═══ Exercise data

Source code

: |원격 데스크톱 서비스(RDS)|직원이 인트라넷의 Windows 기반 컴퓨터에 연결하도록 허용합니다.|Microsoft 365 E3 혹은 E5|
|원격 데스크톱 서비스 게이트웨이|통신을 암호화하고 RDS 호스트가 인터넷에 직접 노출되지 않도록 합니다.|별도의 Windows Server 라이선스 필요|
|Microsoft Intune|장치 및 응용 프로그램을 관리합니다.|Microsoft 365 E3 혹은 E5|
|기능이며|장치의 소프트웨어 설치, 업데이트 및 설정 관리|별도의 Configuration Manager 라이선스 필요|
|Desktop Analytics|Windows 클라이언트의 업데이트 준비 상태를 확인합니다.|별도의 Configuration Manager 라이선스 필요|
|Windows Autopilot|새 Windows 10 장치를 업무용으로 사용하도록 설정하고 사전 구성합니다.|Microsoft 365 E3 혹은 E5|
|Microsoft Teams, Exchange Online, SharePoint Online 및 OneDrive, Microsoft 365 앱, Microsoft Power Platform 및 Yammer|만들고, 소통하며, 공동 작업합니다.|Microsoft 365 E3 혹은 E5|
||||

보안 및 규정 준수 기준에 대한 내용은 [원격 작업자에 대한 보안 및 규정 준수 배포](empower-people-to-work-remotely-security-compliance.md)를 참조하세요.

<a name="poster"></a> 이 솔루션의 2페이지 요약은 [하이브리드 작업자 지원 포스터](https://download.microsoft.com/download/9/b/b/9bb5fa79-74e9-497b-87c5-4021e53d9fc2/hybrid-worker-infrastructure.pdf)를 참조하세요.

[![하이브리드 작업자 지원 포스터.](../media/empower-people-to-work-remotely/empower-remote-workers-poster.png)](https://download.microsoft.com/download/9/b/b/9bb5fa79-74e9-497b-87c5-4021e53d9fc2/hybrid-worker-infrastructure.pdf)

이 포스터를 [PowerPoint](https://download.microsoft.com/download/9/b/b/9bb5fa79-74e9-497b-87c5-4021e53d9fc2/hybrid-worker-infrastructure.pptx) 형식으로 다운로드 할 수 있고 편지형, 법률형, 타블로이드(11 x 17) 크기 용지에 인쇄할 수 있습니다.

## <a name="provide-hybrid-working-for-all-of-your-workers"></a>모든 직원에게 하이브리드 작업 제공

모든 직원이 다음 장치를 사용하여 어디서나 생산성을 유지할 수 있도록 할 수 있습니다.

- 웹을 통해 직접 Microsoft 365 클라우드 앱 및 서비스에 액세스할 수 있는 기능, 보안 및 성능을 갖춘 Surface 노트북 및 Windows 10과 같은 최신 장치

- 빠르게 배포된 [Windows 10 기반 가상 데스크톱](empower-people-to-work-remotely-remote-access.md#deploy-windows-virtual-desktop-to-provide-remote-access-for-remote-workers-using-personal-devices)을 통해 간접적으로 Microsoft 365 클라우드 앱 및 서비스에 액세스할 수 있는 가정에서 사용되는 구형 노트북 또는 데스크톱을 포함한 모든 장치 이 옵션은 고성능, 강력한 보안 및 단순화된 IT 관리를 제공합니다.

══════

▶ _Your objective_
Reproduce the data above line for line, with nothing altered.

▶ _Task response_
Source code

: |원격 데스크톱 서비스(RDS)|직원이 인트라넷의 Windows 기반 컴퓨터에 연결하도록 허용합니다.|Microsoft 365 E3 혹은 E5|
|원격 데스크톱 서비스 게이트웨이|통신을 암호화하고 RDS 호스트가 인터넷에 직접 노출되지 않도록 합니다.|별도의 Windows Server 라이선스 필요|
|Microsoft Intune|장치 및 응용 프로그램을 관리합니다.|Microsoft 365 E3 혹은 E5|
|기능이며|장치의 소프트웨어 설치, 업데이트 및 설정 관리|별도의 Configuration Manager 라이선스 필요|
|Desktop Analytics|Windows 클라이언트의 업데이트 준비 상태를 확인합니다.|별도의 Configuration Manager 라이선스 필요|
|Windows Autopilot|새 Windows 10 장치를 업무용으로 사용하도록 설정하고 사전 구성합니다.|Microsoft 365 E3 혹은 E5|
|Microsoft Teams, Exchange Online, SharePoint Online 및 OneDrive, Microsoft 365 앱, Microsoft Power Platform 및 Yammer|만들고, 소통하며, 공동 작업합니다.|Microsoft 365 E3 혹은 E5|
||||

보안 및 규정 준수 기준에 대한 내용은 [원격 작업자에 대한 보안 및 규정 준수 배포](empower-people-to-work-remotely-security-compliance.md)를 참조하세요.

<a name="poster"></a> 이 솔루션의 2페이지 요약은 [하이브리드 작업자 지원 포스터](https://download.microsoft.com/download/9/b/b/9bb5fa79-74e9-497b-87c5-4021e53d9fc2/hybrid-worker-infrastructure.pdf)를 참조하세요.

[![하이브리드 작업자 지원 포스터.](../media/empower-people-to-work-remotely/empower-remote-workers-poster.png)](https://download.microsoft.com/download/9/b/b/9bb5fa79-74e9-497b-87c5-4021e53d9fc2/hybrid-worker-infrastructure.pdf)

이 포스터를 [PowerPoint](https://download.microsoft.com/download/9/b/b/9bb5fa79-74e9-497b-87c5-4021e53d9fc2/hybrid-worker-infrastructure.pptx) 형식으로 다운로드 할 수 있고 편지형, 법률형, 타블로이드(11 x 17) 크기 용지에 인쇄할 수 있습니다.

## <a name="provide-hybrid-working-for-all-of-your-workers"></a>모든 직원에게 하이브리드 작업 제공

모든 직원이 다음 장치를 사용하여 어디서나 생산성을 유지할 수 있도록 할 수 있습니다.

- 웹을 통해 직접 Microsoft 365 클라우드 앱 및 서비스에 액세스할 수 있는 기능, 보안 및 성능을 갖춘 Surface 노트북 및 Windows 10과 같은 최신 장치

- 빠르게 배포된 [Windows 10 기반 가상 데스크톱](empower-people-to-work-remotely-remote-access.md#deploy-windows-virtual-desktop-to-provide-remote-access-for-remote-workers-using-personal-devices)을 통해 간접적으로 Microsoft 365 클라우드 앱 및 서비스에 액세스할 수 있는 가정에서 사용되는 구형 노트북 또는 데스크톱을 포함한 모든 장치 이 옵션은 고성능, 강력한 보안 및 단순화된 IT 관리를 제공합니다.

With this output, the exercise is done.